15th European Conference on Turbomachinery Fluid dynamics & Thermodynamics
Authors
Abstract
This work aims to show the new capabilities implemented in an in-house Discontinuous Galerkin (DG) solver [1] for the CFD simulation of Organic Rankine Cycles’ (ORCs) turbine stages. The Reynolds averaged Navier–Stokes equations coupled with the two equations k-log(ω) turbulence model are solved to predict the flow features in a multi reference frame, where interfaces between fixed and rotating zones are treated with a mixing plane approach [2] and non-reflecting boundary conditions are used. The thermal pressure-explicit equation of state (EoS) of Peng-Robinson is used to accurately relate thermodynamic quantities and is supplemented by a polynomial description of the ideal gas contribution to the isobaric specific heat. The dynamic viscosity and thermal conductivity are computed with Chung’s model.
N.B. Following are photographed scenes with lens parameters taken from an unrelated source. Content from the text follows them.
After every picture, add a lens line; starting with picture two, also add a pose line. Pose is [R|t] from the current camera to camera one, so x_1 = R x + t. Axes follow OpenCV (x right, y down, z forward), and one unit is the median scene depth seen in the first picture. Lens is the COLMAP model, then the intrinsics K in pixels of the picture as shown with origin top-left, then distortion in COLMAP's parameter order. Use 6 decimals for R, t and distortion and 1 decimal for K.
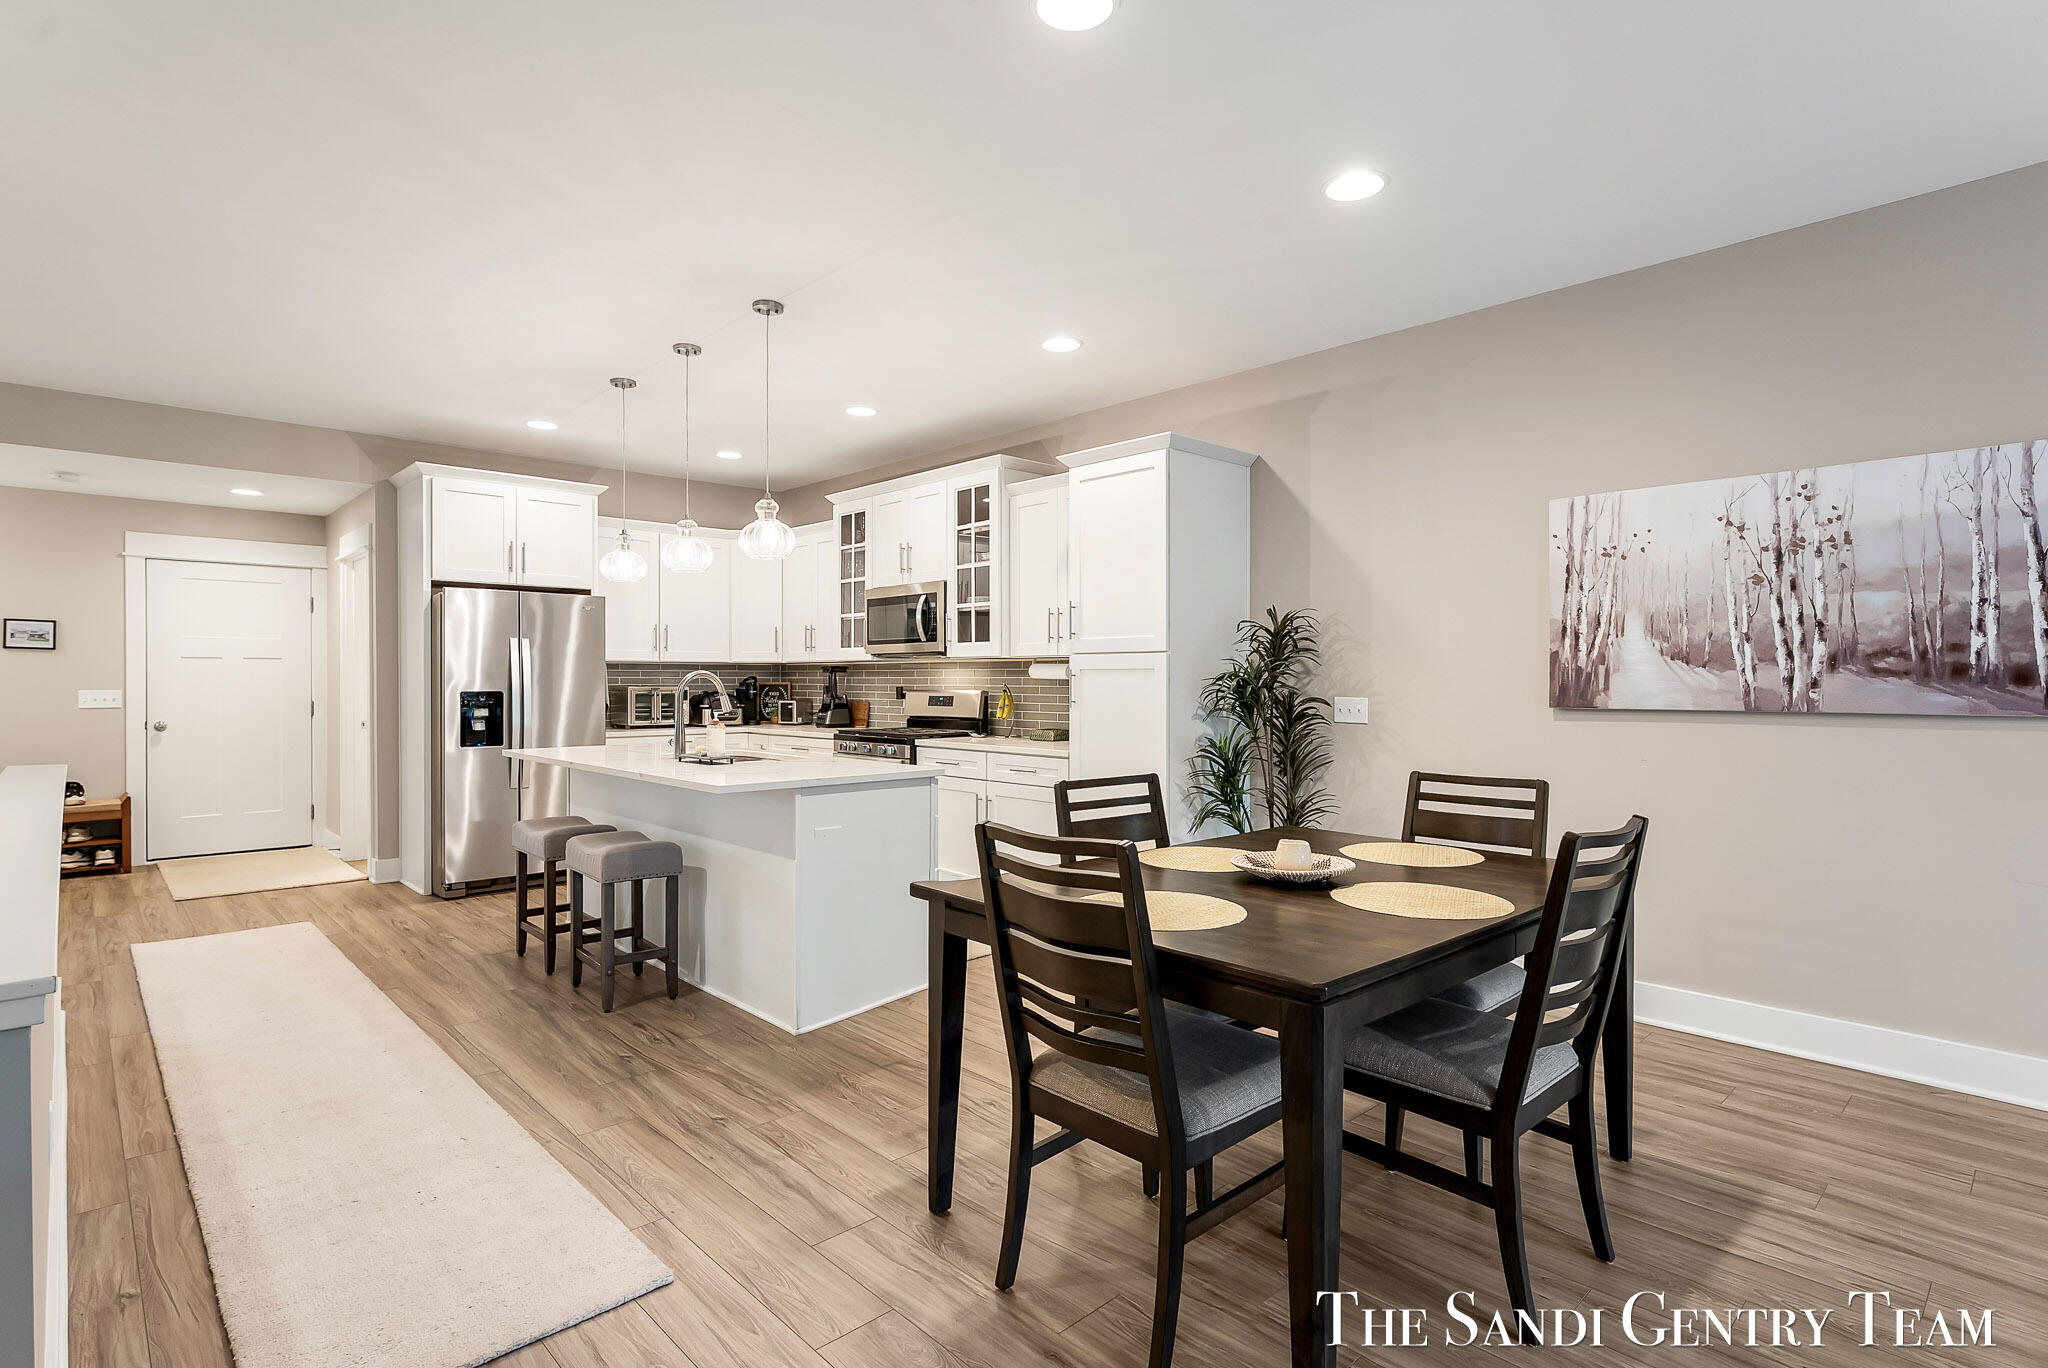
lens RADIAL K [[1018.3, 0, 1030.5], [0, 1018.3, 685.4], [0, 0, 1]] dist [0.003892, -0.000694]
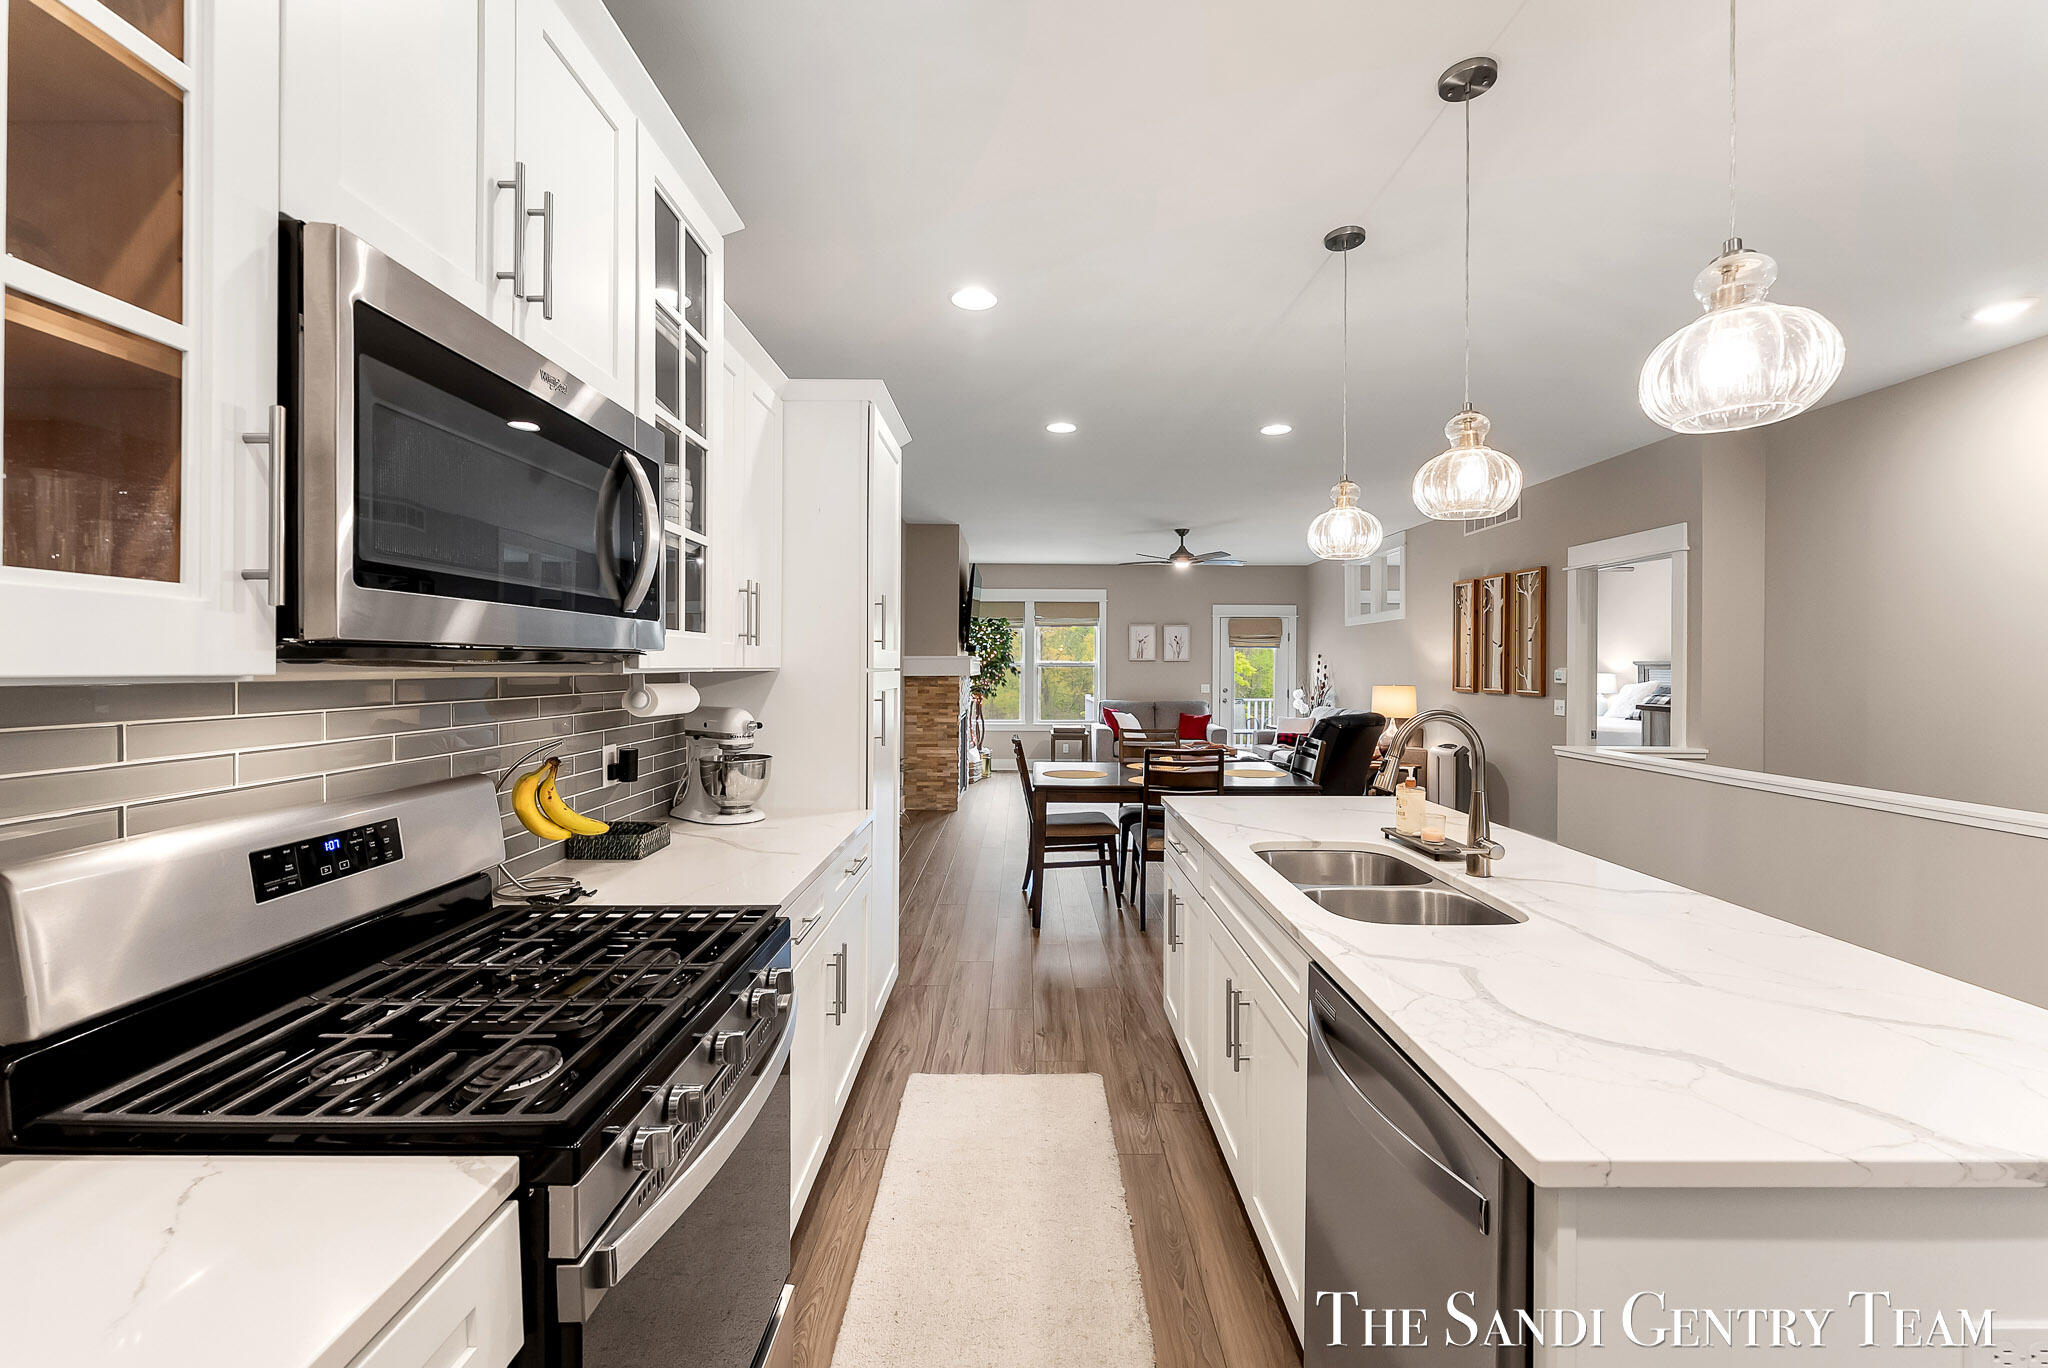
lens RADIAL K [[832.7, 0, 1035.1], [0, 832.7, 675.9], [0, 0, 1]] dist [0.004421, -0.002070]
pose [[-0.732211, -0.011338, 0.680984, -0.368007], [0.000229, 0.999857, 0.016892, -0.031114], [-0.681078, 0.012524, -0.732103, 1.149102]]
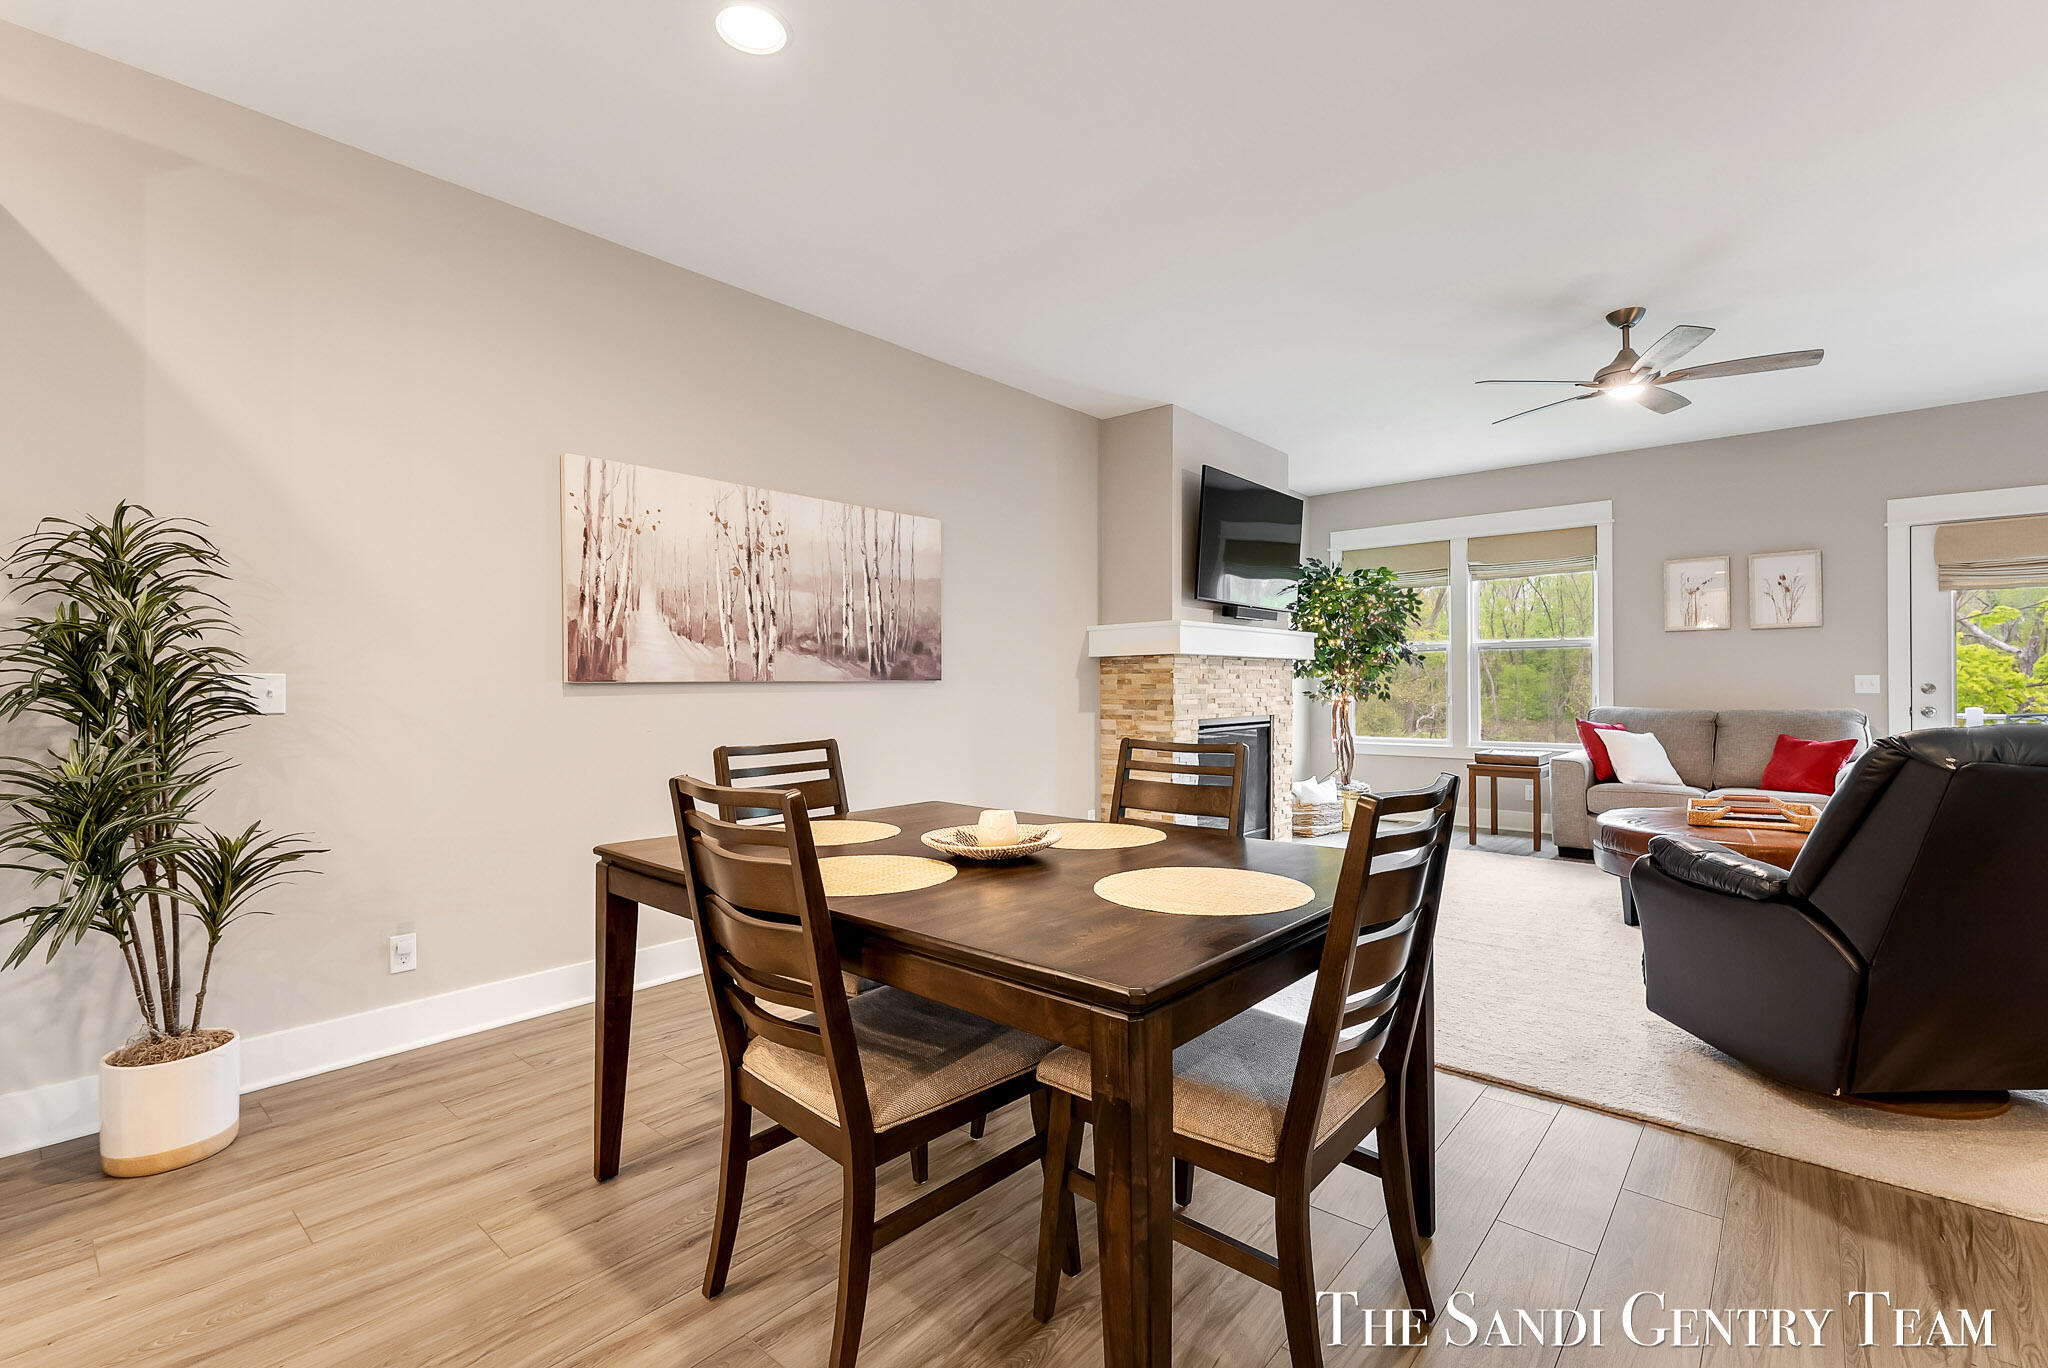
lens RADIAL K [[907.6, 0, 1025.0], [0, 907.6, 684.3], [0, 0, 1]] dist [0.001400, -0.002282]
pose [[-0.094544, 0.000622, 0.995520, -0.224252], [0.012415, 0.999923, 0.000554, 0.019078], [-0.995443, 0.012412, -0.094545, 0.456575]]
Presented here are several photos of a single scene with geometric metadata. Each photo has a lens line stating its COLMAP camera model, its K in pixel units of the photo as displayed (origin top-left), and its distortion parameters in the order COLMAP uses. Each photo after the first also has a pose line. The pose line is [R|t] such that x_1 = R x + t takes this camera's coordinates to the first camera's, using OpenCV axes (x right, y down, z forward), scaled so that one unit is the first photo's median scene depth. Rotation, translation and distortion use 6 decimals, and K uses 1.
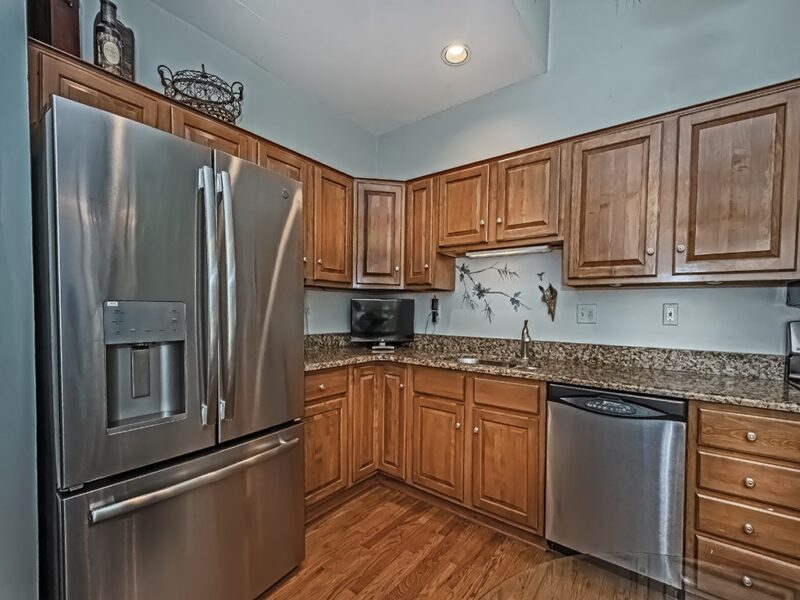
lens RADIAL K [[350.5, 0, 404.5], [0, 350.5, 319.1], [0, 0, 1]] dist [0.015865, 0.000260]
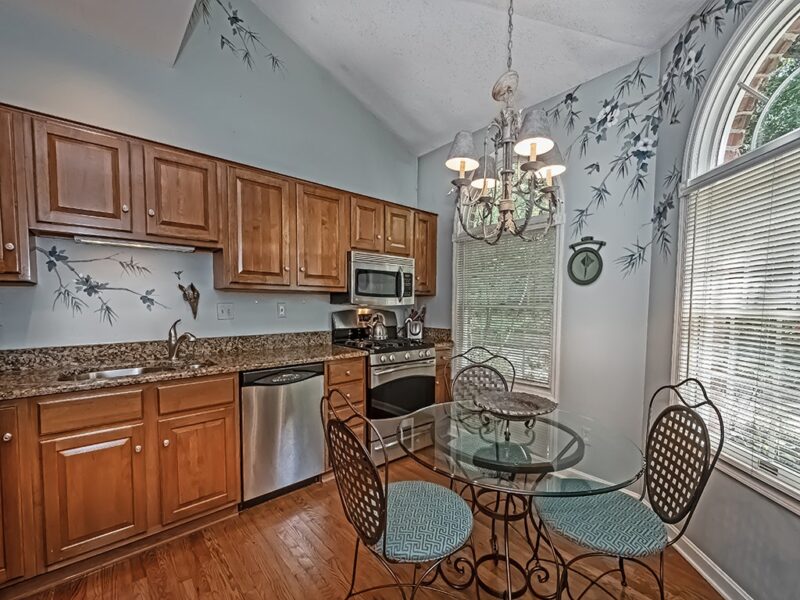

The solver has been assessed with the computation of the flow field through an existing axial ORC turbine (2 stages) provided by Turboden. The working fluid is the linear siloxane MDM (C8H24O2Si3). In particular, the influence on the solution’s accuracy of different aspects will be investigated, which are: the polynomial degree of the solution’s approximation, the mesh spacing and the employed thermodynamic model. The predicted results will be compared with numerical data provided by Turboden, obtained with a commercial CFD code. [1] Bassi, F. and Botti, L. and Colombo, A. and Crivellini, A. and Franchina, N. and Ghidoni, A. Assessment of a high-order accurate Discontinuous Galerkin method for turbomachinery flows. International Journal of Computational Fluid Dynamics (2016) 30:307–328. [2] Saxer, A.P. and Giles, M.B. Quasi-three-dimensional nonreflecting boundary conditions for Euler equations calculations. Journal of Propulsion and Power, (1993) 9:263–271.
ETC2023-163